* [Job item a]: In the entries below, print everything from the line containing "まあ、久し振りなので微妙に値上がりしてたり、ラ" down to the line containing "Mengabarkan Setiap Detil, Sudut, dan", both included, with each line unchanged. Leave out the pictures.
Start of Text excerpt
Demonic Spiders/Video Games/Action Adventure/The Legend of Zelda

Everything About Fiction You Never Wanted to Know.


"Excuse me, Princess, but you're on your own with these guys."


  • Darknuts have been consistently a thorn in players' sides since the very first game. There, you can't attack them head on, and they walk around in erratic enough patterns to foul attacks from the side or back. You think you're about to get a good hit in, but then CLANK! You could have full hearts and still manage to die because of a single idiot Darknut encounter.
    • Case in point: In the 5th labyrinth, you have to go through 2 rooms to get the Whistle, full of nothing. But. Blue. Darknuts. Odds are if this is your first playthrough, your best option is the White Sword, which requires you to hit them 3 times (though the Magical Sword reduces that to 2 hits). And the blue ones are faster than the red ones and thus more likely to turn their sword-proofed fronts towards you... make it stop! MAKE IT STOP!!!!
    • They're such Demonic Spiders that the designers of Zelda Classic went so far as to make it possible to set up your own custom quests such that the hammer can be used to break their shields.
    • They were drastically nerfed in Wind Waker.
End of Text excerpt
* [Job item b]: Output everything in the Zelda text from "Demonic Spiders/Video Games/Action" down to "idiot Darknut encounter." as it stands.
Start of Dataset extract
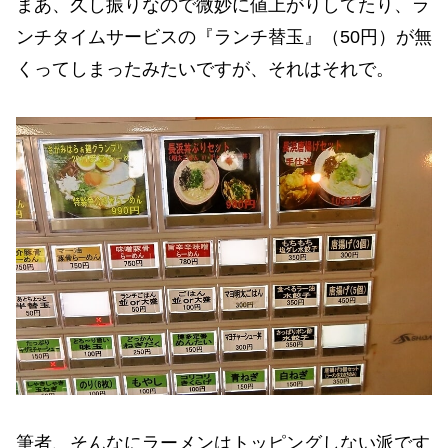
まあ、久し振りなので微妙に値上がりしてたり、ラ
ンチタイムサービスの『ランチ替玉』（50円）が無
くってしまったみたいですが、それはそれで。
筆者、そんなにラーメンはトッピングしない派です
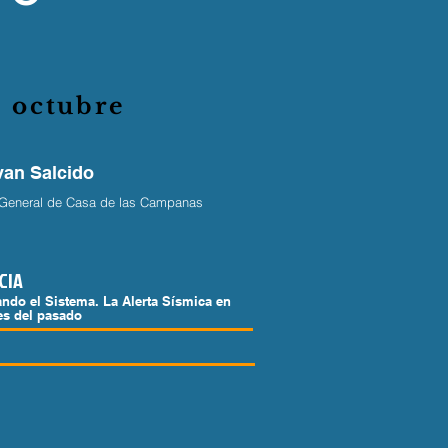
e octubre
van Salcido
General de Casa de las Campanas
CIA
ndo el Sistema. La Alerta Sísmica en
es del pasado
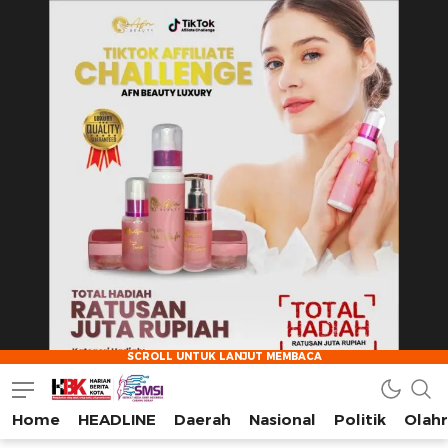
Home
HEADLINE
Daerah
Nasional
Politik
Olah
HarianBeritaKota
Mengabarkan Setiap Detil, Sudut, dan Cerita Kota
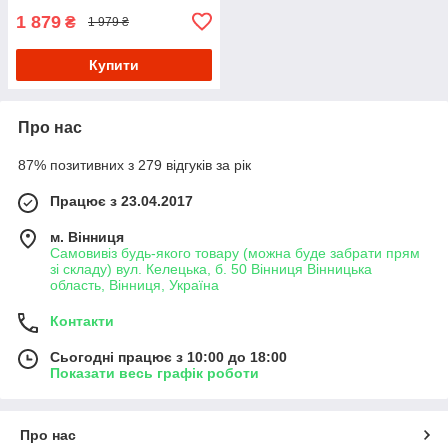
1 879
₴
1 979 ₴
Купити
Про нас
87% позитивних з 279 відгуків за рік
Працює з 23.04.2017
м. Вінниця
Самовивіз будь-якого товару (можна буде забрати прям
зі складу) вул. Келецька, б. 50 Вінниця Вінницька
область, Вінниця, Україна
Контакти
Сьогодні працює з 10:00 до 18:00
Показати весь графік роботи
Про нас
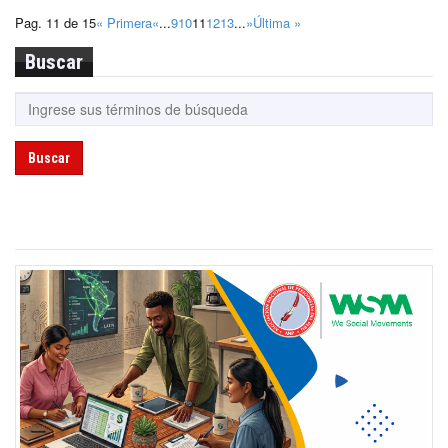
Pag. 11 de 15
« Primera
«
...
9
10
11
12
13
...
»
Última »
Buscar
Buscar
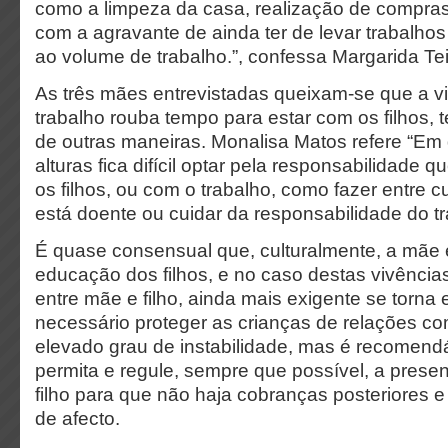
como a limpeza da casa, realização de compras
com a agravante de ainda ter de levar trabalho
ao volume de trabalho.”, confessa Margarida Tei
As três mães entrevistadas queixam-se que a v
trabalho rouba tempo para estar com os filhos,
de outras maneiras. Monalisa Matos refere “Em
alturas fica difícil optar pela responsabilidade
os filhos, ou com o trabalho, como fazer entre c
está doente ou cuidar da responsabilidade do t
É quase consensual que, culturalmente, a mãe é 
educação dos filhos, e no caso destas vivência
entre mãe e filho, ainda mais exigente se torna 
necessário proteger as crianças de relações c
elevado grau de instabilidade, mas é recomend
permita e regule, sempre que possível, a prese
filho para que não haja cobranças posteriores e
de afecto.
End of Dataset extract
Start of Dataset extract
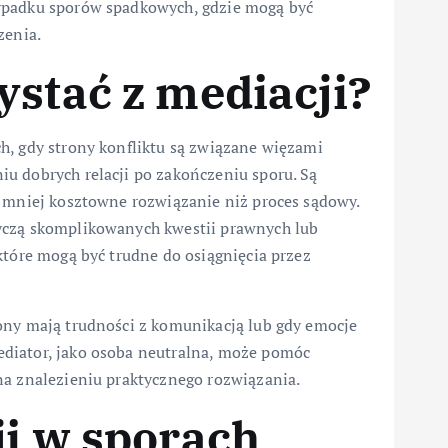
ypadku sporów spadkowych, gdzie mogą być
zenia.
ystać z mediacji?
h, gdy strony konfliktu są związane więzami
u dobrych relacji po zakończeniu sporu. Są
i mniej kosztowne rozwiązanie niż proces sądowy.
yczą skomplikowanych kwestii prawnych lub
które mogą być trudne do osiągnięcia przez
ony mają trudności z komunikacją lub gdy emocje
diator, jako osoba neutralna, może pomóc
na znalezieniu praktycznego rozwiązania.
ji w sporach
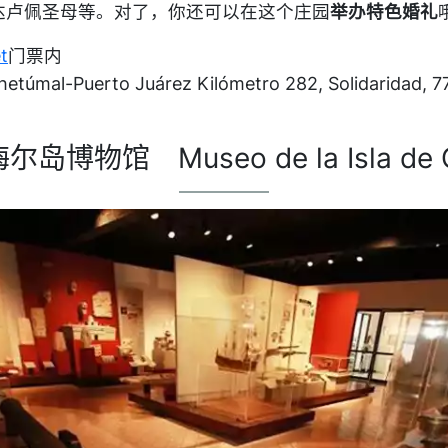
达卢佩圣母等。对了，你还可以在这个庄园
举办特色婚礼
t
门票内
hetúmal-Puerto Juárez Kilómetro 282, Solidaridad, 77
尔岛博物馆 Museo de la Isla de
End of Dataset extract
* [Your solution a]:
まあ、久し振りなので微妙に値上がりしてたり、ラ
ンチタイムサービスの『ランチ替玉』（50円）が無
くってしまったみたいですが、それはそれで。
筆者、そんなにラーメンはトッピングしない派です
e octubre
van Salcido
General de Casa de las Campanas
CIA
ndo el Sistema. La Alerta Sísmica en
es del pasado
Home
HEADLINE
Daerah
Nasional
Politik
Olah
HarianBeritaKota
Mengabarkan Setiap Detil, Sudut, dan Cerita Kota

* [Your solution b]:
Demonic Spiders/Video Games/Action Adventure/The Legend of Zelda

Everything About Fiction You Never Wanted to Know.


"Excuse me, Princess, but you're on your own with these guys."


  • Darknuts have been consistently a thorn in players' sides since the very first game. There, you can't attack them head on, and they walk around in erratic enough patterns to foul attacks from the side or back. You think you're about to get a good hit in, but then CLANK! You could have full hearts and still manage to die because of a single idiot Darknut encounter.